The world economy may be facing conditions seen during the 1997 Asian Financial Crisis — aggressive U.S. interest rate hikes and a strengthening U.S. dollar.
But history is unlikely to be repeated, analysts said, though they caution that some economies in the region are particularly vulnerable to currency devaluations reminiscent of the time.
The last time the U.S. pushed up interest rates this aggressively in the 1990s, capital fled from emerging Asia into the United States. The Thai baht and other Asian currencies collapsed, triggering the Asian Financial Crisis and leading to slumps in stock markets.
This time, however, the foundations of emerging Asian markets — which have evolved into more mature economies 25 years on — are healthier and better able to withstand pressures on foreign exchange rates, analysts said.
For instance, because there are fewer foreign holdings of local assets in Asia, any capital flights would inflict less financial pain this time around, UBS Global Wealth Management executive director for Asia-Pacific FX and macro strategist, Tan Teck Leng, told CNBC’s “Squawk Box Asia” on Thursday.
“I think this brings back memories of the Asian Financial Crisis but for one, the exchange rate regime has been a lot more flexible in today’s context, compared to back then,” he said.
“And just in terms of the foreign holdings of the local assets, I think that there is also the sense that the holdings are not elevated.”
“So, I don’t think we’re on the cusp of an outright currency collapse.”
“But I think a lot depends on when the Fed had reached an inflection point.”
Tan said, however, that among the riskier currencies, the Filipino peso was one of the most vulnerable, given the Philippines’ weak current account.
“And I think the battle lines in Asian currencies is really drawn along the lines of — against the backdrop of higher U.S. rates — the external financing gaps to the likes of Philippines and India, Thailand. These would actually be the currencies that are most prone to near-term weakness within Asia.”
On Thursday, however, the central bank of the Philippines also raised its main policy rate by a further 50 basis points and signaled it would implement further hikes down the track. Reducing currency disparity with the U.S. dollar reduces the risks of capital flights and foreign exchange rate collapses.
In contrast, economies with more accommodative monetary policies — that is, those that aren’t hiking interest rates in tandem with the U.S. — such as Japan, may also risk further weakening of their currencies, said Louis Kuijs, chief economist for Asia-Pacific at S&P Global Ratings.
He warned that downward pressures on Asian currencies may rise, especially in light of expectations that the Fed will continue to hike rates well into the first half of 2023. Nevertheless, he, too, does not anticipate another Asian Financial Crisis.
“Fortunately, Asian emerging markets policy regimes are stronger now and policymakers better prepared. Central banks have much more flexible exchange rate regimes now,” he told CNBC.

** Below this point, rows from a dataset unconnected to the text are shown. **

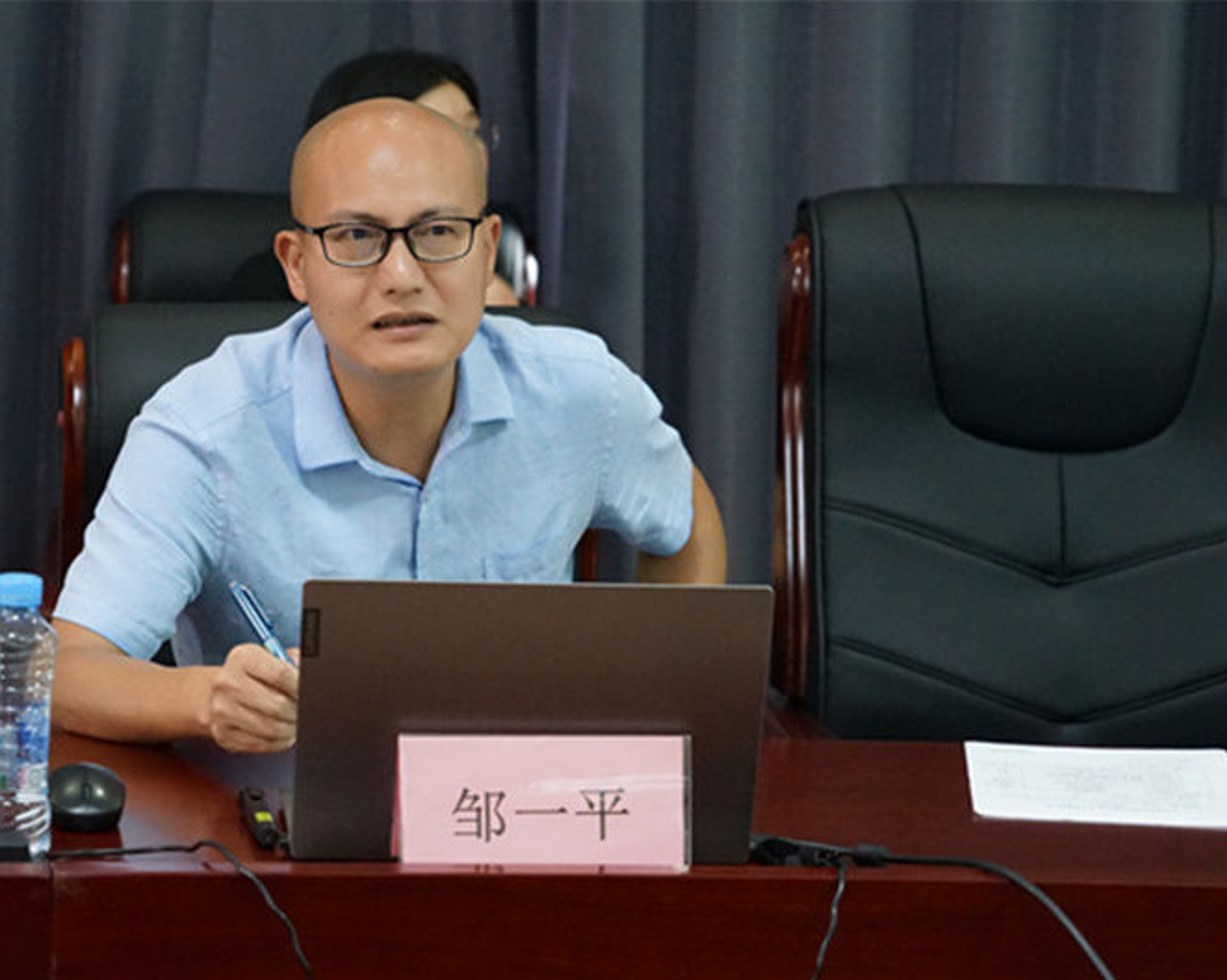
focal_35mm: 125
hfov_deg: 15.4
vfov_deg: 12.3
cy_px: 493
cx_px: 516
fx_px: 4537
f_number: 6.3
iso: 6400
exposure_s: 1/100
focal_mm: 110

“They largely let exchange rates absorb the external pressure, rather than supporting the currency by selling FX reserves.”
“Also, Asian [emerging market] governments have pursued more cautious macroeconomic policies in recent years than before the 1997 crisis.”
Manishi Raychaudhuri, an Asian equity strategist at BNP Paribas, said the “present episode is not comparable with the carnage that they faced during the Asian crisis” mainly due to healthier balance sheets and larger foreign exchange reserves.
Depleted foreign reserves triggered the floating and subsequent crash of the Thai baht in the 1997 crisis.
Some Asian economies are also running balance of payment surpluses and healthier foreign reserves improved by efforts such as the Chiang Mai Initiative Multilateralization in 2010, a multilateral currency swap arrangement between ASEAN+3 members, said Bert Hofman, director of the East Asian Institute at the National University of Singapore.
Nevertheless, Vishnu Varathan, Mizuho Bank’s head of economics and strategy, said the foreign exchange turbulence for emerging Asia will remain significant and will likely cause similar distresses like those of the 2013 quantitative easing taper tantrums — when markets react strongly to attempts by central banks to slow monetary easing through bond and stock sell-offs.
“Panic about an impending financial crisis, and attendant collapse in Asian emerging markets foreign exchange is arguably overblown … but that said, the threat of persistent FX turbulence is not obviated either,” he said.
“So, further downside foreign exchange risks cannot be carelessly dismissed on “this time, it is different” refrain.”
Despite the jitters, there are positives for markets.
The Chinese yuan, for instance, is showing resilience, said Dwyfor Evans, State Street Global Markets head of Asia-Pacific macro strategy.
“A lot has been spoken about the weakness of the Chinese yuan but in actual fact, when you look at the Chinese yuan relative to other regional currencies, actually, China has held up relatively well,” Evans told CNBC’s “Capital Connection” on Thursday.
“So, it’s a very stable currency relative to the basket.”
He added that the slowdown in China could, however, heighten capital flows in and out of the country, and that could have a more significant impact on the Chinese yuan down the track.